Consider the powerful link between smoking and lung cancer. That a patient smokes is data. That they’ve smoked for 20 years is data. That this 20 years of smoking puts them at high risk of cancer is a model. Reaching out to them about cancer screenings is a decision. Deciding whether and how to reach out to change a patient’s behavior is a strategy. This is the same formula that an ad agency uses when determining what banner ad to show you, but instead of motivating you to buy a gadget (or in my case, organic meal delivery services), it can maximize the efficacy of the healthcare you receive.
It’s not perfect in its predictive power, of course, but with the ability to piece together seemingly inane data into a 360° view of a patient, the same artificial intelligence that advertises products can be an extremely valuable tool for improving health care and outcomes.
That’s easy enough to theorize; implementation takes more effort. But this isn’t some fantastical scheme – the analytic tools needed to collect and analyze the data process it according to certain rules, and return a viable health care solution already exist. At FICO, we call it a Propensity Score. With it, healthcare providers can use a proprietary combination of rich third-party data to build a 360° view of the patient to determine the patient’s environmental health risks, likelihood to engage, and level of responsible healthcare consumption. This data can be a lot more reliable than a patient’s self-reporting.
After all, whether one is likely to quit their treatment protocol halfway through a prescription isn’t the sort of information that a new patient questionnaire can capture. It’s not really the sort of information that can be captured at all. Health information is, after all, extremely private, and not always obvious even to the patient. Patients don’t necessarily know that certain environmental conditions are strongly correlated with diabetes and obesity (NOTE: diet and physical activity are strong indicators of overall health, including ones’ risk for diabetes and obesity). That’s what health indicators – data beyond the scope of a patient’s secured records and self-reporting – is for, and fortunately, these can be found virtually anywhere analysis occurs.
Once risk is identified, providing the right messages at the right times via the right medium can dramatically improve a patients’ receptiveness to treatment. If a patient isn’t demonstrably concerned with their health, a form email is not the way to get them into the office. Direct contact, like a phone call or home visit, might be more impactful. How a system measures a patient’s likelihood to engage with a doctor’s chosen method of communication is determined by how the question is defined, but could be informed by virtually anything: medical histories, lifestyle, level and focus of education, or even online habits. Knowing how to engage the patient is almost as important as identifying health risks, and in this way can be just as data-informed.

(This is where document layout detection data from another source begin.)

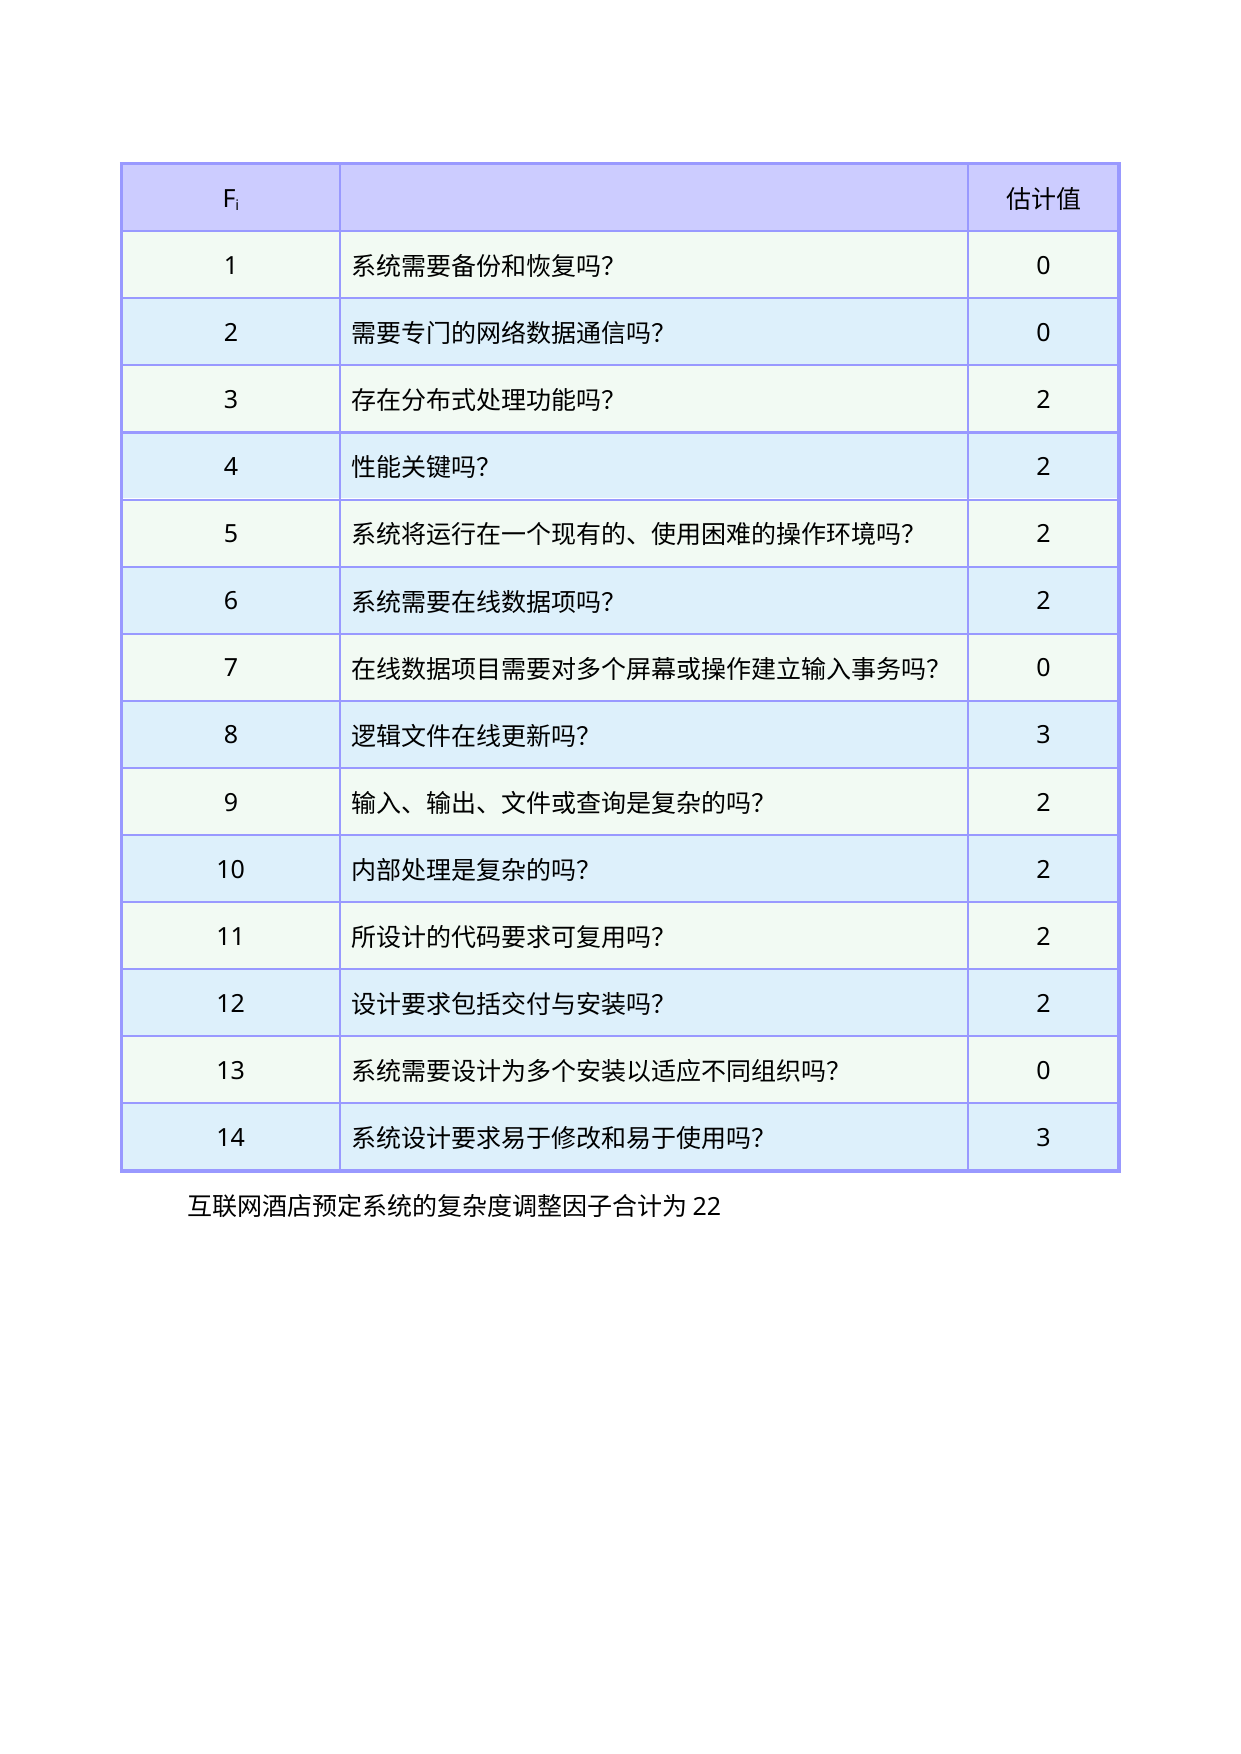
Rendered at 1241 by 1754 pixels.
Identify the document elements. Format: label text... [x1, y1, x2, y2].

table_header 系统复杂度因子Fi [123, 165, 339, 230]
table_cell 存在分布式处理功能吗？ [341, 366, 967, 431]
table_cell 2 [969, 568, 1117, 633]
table_header 描述 [341, 165, 967, 230]
table_cell 系统需要在线数据项吗？ [341, 568, 967, 633]
table_cell 7 [123, 635, 339, 700]
table_cell 1 [123, 232, 339, 297]
table_cell 2 [969, 434, 1117, 498]
table_cell 2 [969, 903, 1117, 968]
table_cell 内部处理是复杂的吗？ [341, 836, 967, 901]
table_cell 5 [123, 501, 339, 566]
table_cell 输入、输出、文件或查询是复杂的吗？ [341, 769, 967, 834]
table_cell 8 [123, 702, 339, 767]
table_header 进销存系统估计值 [969, 165, 1117, 230]
table_cell 2 [969, 366, 1117, 431]
table_cell 系统需要设计为多个安装以适应不同组织吗？ [341, 1037, 967, 1102]
table_cell 3 [123, 366, 339, 431]
table_cell 0 [969, 299, 1117, 364]
table_cell 4 [123, 434, 339, 498]
text 互联网酒店预定系统的复杂度调整因子合计为22 [187, 1173, 1053, 1237]
table_cell 13 [123, 1037, 339, 1102]
table_cell 14 [123, 1104, 339, 1169]
table_cell 6 [123, 568, 339, 633]
table_cell 系统将运行在一个现有的、使用困难的操作环境吗？ [341, 501, 967, 566]
table_cell 0 [969, 635, 1117, 700]
table_cell 2 [969, 970, 1117, 1035]
table_cell 系统设计要求易于修改和易于使用吗？ [341, 1104, 967, 1169]
table_cell 2 [123, 299, 339, 364]
table_cell 2 [969, 501, 1117, 566]
table_cell 11 [123, 903, 339, 968]
table_cell 性能关键吗？ [341, 434, 967, 498]
table_cell 逻辑文件在线更新吗？ [341, 702, 967, 767]
table_cell 3 [969, 702, 1117, 767]
table_cell 需要专门的网络数据通信吗？ [341, 299, 967, 364]
table_cell 在线数据项目需要对多个屏幕或操作建立输入事务吗？ [341, 635, 967, 700]
table_cell 10 [123, 836, 339, 901]
table_cell 0 [969, 1037, 1117, 1102]
table_cell 系统需要备份和恢复吗？ [341, 232, 967, 297]
table_cell 12 [123, 970, 339, 1035]
table_cell 3 [969, 1104, 1117, 1169]
table_cell 设计要求包括交付与安装吗？ [341, 970, 967, 1035]
table_cell 9 [123, 769, 339, 834]
table_cell 所设计的代码要求可复用吗？ [341, 903, 967, 968]
table_cell 0 [969, 232, 1117, 297]
table_cell 2 [969, 769, 1117, 834]
table_cell 2 [969, 836, 1117, 901]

Once the patient is willingly through the doors and seated on the crinkly paper-covered exam bench, care in the truest sense of the word must still be provided. Again, data processing can help the provider determine the most successful treatment plans. Now that the patient is here, a practitioner can know how to allocate their effort and resources to best serve their patient, based on that patient’s expected behavior. A skeptical patient might benefit from a few extra minutes frankly discussing risks of their illness. A complicated treatment plan might be more successful with careful take-home instructions, and a follow-up call one week into treatment. This well-informed plan of action can extend the period of wellness that follows.
For health insurance providers, providing effective care to patients is core to the job. Yet it can be incredibly complicated, because patients are diverse. Every patient has a different physical body and medical history, lifestyle, and personality. Data surrounds every facet of that being and can therefore provide tremendous insight. Knowing what one does about a patient – descriptive data – can predict that patient’s respective risk for any ailment – predictive data. Determining the appropriate treatment and method of communication is an act of decision modelling. United in a single program, this information and decisioning power can help actually modify patients’ behavior, and return better health outcomes.
Such technology is already at work in the advertisements that convince me to buy overpriced organic popcorn. Imagine how lives could improve if healthcare shared that power.